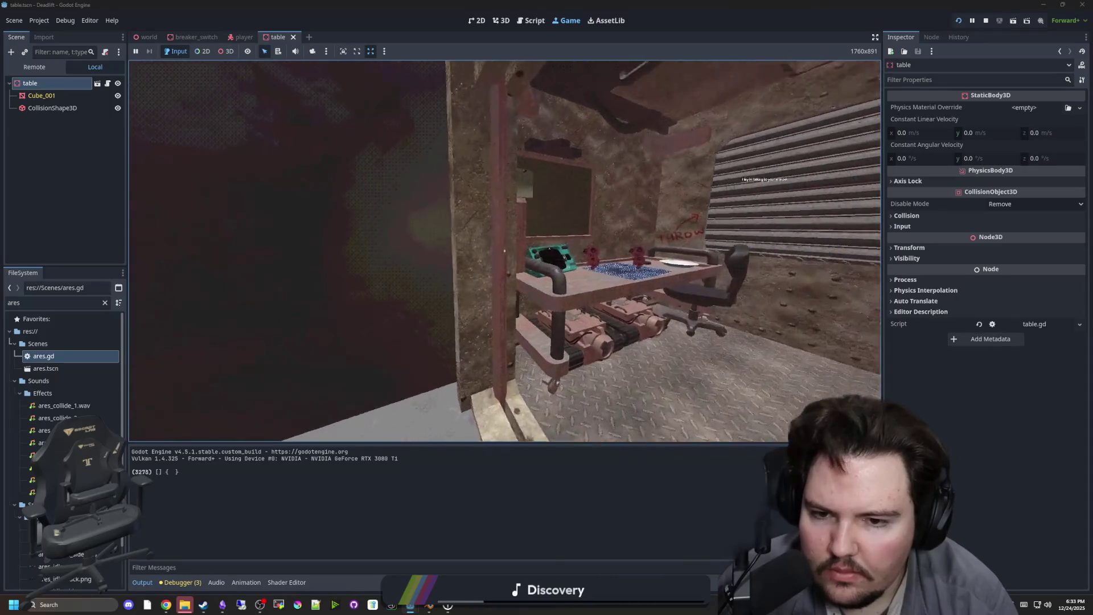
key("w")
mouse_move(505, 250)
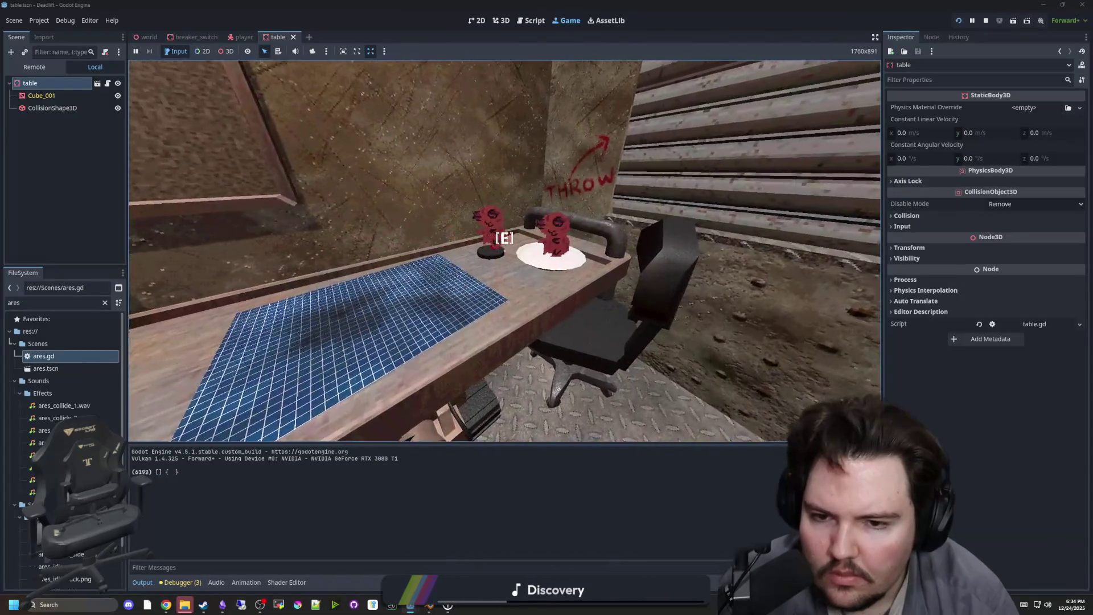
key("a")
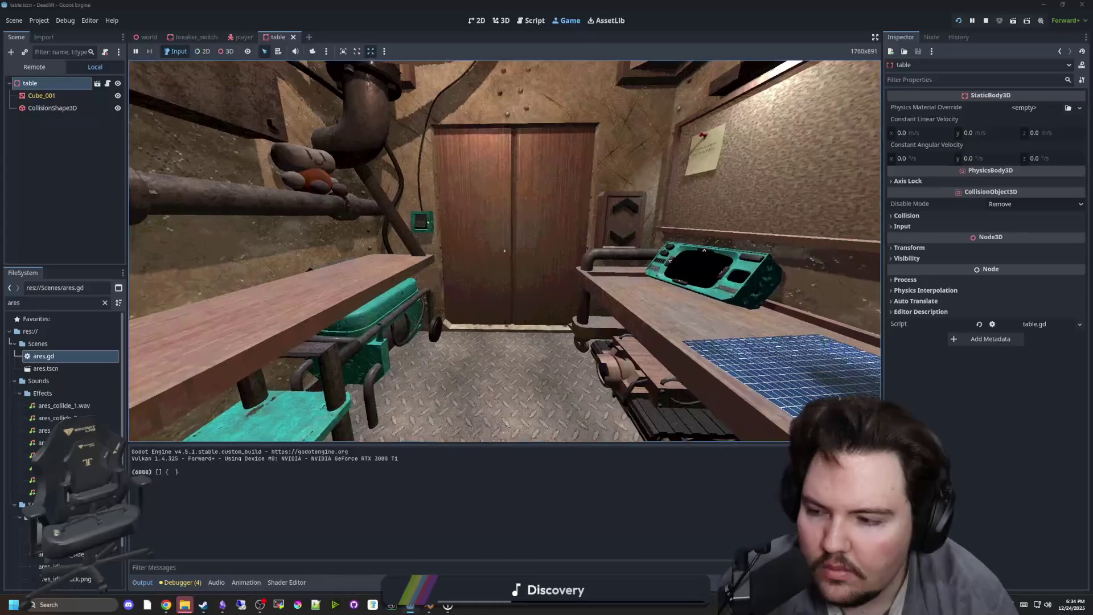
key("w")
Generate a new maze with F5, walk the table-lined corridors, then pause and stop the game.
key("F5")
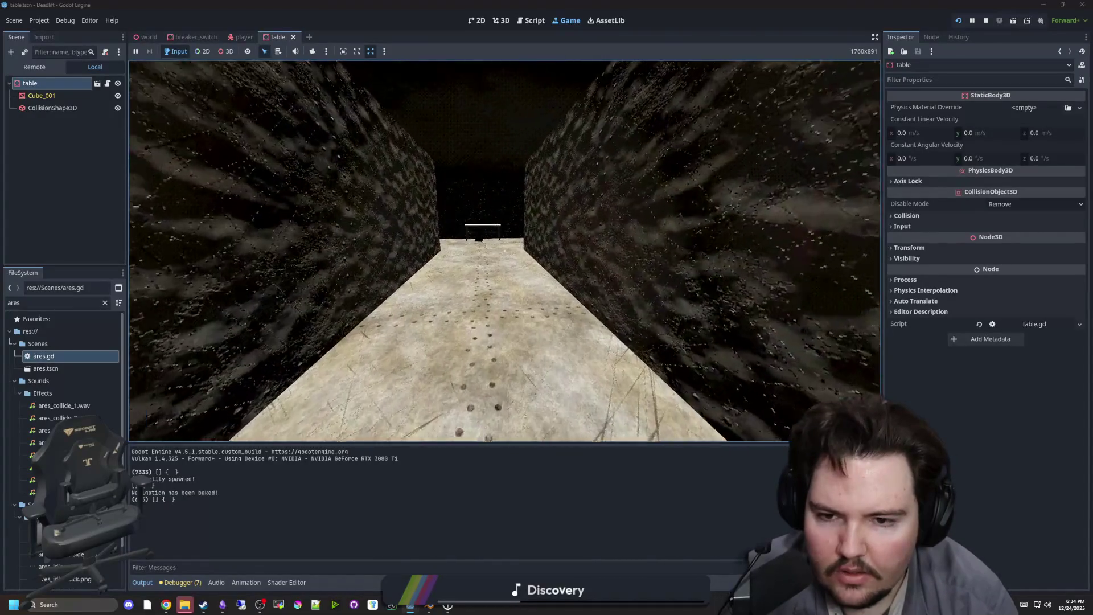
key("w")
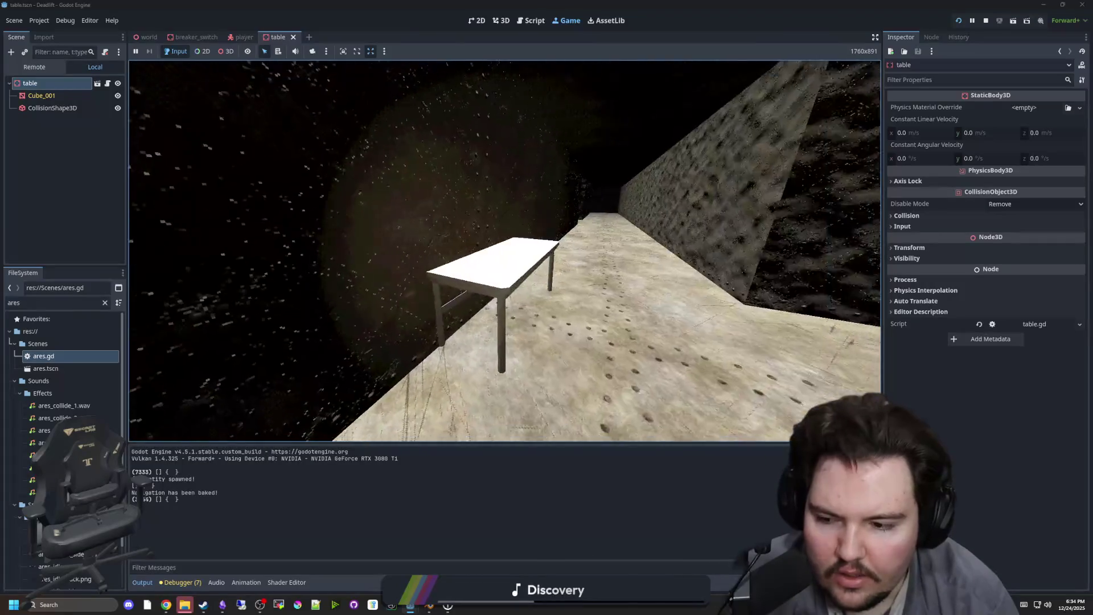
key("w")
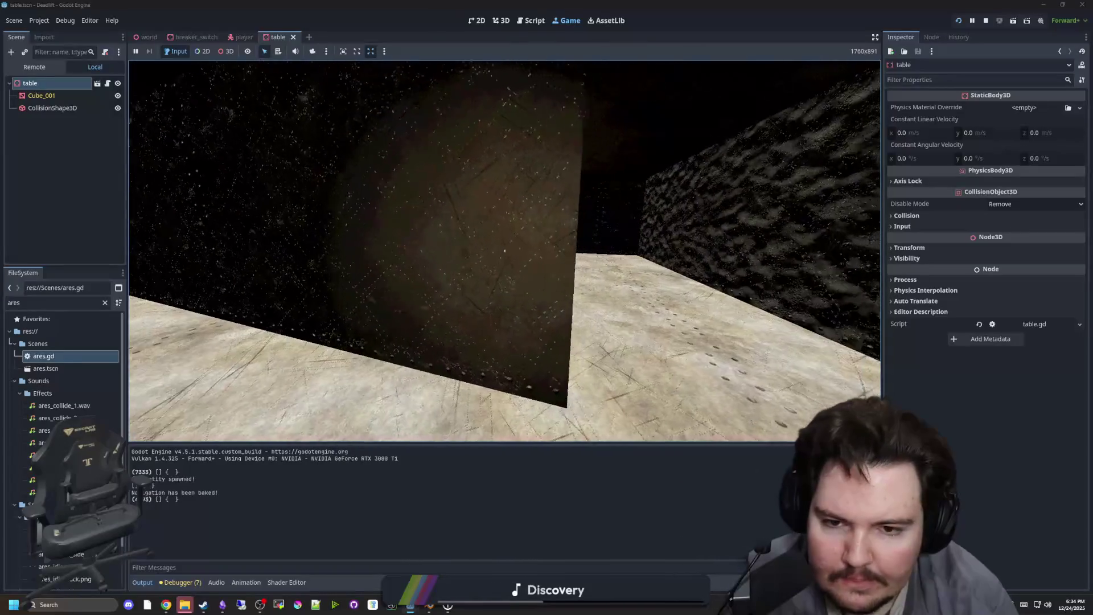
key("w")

+ + + +

Problem to work on:
Make a word-for-word repeat of the material, skipping all pictures.

Exercise solution:
key("w")
mouse_move(505, 250)
key("a")
key("w")
Generate a new maze with F5, walk the table-lined corridors, then pause and stop the game.
key("F5")
key("w")
key("w")
key("w")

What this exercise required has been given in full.